Mick Mulvaney, Trump's budget director: "If you have coverage that doesn't allow you to go to the doctor, what good is it in the first place? ... Democrats took all of this credit for giving people coverage, but ignored the fact that they had created this large group of people that still could not go to the doctor." — Tuesday on MSNBC's "Morning Joe."
The facts: Republicans gloss over reality when they make this argument. While deductibles are high for the Affordable Care Act's private insurance plans (averaging $3,000 last year for a standard silver plan), the law requires preventive care to be covered at no charge. And more than half of the people enrolled in the health law's insurance markets get an extra subsidy when they go to seek care. It can reduce a deductible from several thousand dollars to a few hundred. The GOP bill would repeal those subsidies.
Other evidence points to tangible benefits from Obama's coverage expansion. For example, government researchers have found fewer Americans struggling to pay medical bills. A 2015 report found that problems with medical bills had declined for the fourth year in a row. Most of the improvement was among low-income people and those with government coverage, and it coincided with the ACA's big coverage expansion.

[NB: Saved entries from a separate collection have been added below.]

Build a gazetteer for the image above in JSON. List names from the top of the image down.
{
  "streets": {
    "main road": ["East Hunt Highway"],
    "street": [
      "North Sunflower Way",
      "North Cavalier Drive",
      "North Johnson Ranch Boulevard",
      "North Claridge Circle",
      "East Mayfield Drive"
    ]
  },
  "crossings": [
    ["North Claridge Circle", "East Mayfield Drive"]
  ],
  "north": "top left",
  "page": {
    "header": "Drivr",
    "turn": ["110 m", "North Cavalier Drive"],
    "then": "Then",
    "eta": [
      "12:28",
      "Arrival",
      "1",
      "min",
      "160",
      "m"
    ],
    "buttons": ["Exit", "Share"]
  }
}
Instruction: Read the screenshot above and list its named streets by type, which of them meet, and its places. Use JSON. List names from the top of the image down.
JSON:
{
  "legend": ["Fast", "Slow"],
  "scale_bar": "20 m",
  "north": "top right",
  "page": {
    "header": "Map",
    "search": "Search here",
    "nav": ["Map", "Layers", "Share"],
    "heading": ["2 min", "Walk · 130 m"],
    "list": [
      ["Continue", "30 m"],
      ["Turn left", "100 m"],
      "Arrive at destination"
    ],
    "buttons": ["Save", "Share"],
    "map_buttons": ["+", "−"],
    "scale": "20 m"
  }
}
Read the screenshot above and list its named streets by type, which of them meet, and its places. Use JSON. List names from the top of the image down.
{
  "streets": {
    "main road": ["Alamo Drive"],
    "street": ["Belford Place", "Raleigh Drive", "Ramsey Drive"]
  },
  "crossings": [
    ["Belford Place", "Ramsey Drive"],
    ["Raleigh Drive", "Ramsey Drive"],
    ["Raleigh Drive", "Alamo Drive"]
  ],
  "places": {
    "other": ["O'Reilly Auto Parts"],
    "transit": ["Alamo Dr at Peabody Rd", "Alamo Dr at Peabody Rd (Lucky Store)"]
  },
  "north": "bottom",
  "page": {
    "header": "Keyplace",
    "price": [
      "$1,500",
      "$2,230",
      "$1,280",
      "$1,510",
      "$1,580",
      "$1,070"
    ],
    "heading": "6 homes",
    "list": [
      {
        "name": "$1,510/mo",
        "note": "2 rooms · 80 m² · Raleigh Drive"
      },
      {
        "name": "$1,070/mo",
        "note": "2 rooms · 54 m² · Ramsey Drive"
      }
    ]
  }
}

Tom Price, health and human services secretary: "I firmly believe that nobody will be worse off financially in the process that we're going through." — NBC's "Meet the Press," Sunday.
CBO: There are losers as well as winners, the analysts found. Generally, older people are bound to face higher costs because the legislation would let insurance companies charge them up to five times more for premiums than they charge young people. They can only be charged three times more now. The bottom line, the analysts say, would be "substantially reducing premiums for young adults and substantially raising premiums for older people."
Mulvaney: "Actually I don't think the costs will go up at all." — ABC's "This Week," Sunday.
CBO: It estimates that some costs indeed will go up, at least for a few years. The analysts say average premiums in the private insurance market would rise in 2018 and 2019 by 15 percent to 20 percent, compared with current law, then start to come down. By 2026, average premiums could be 10 percent lower, compared with the existing law. One reason: insurers could eliminate a current requirement to offer plans that cover a set percentage of the cost of certain benefits.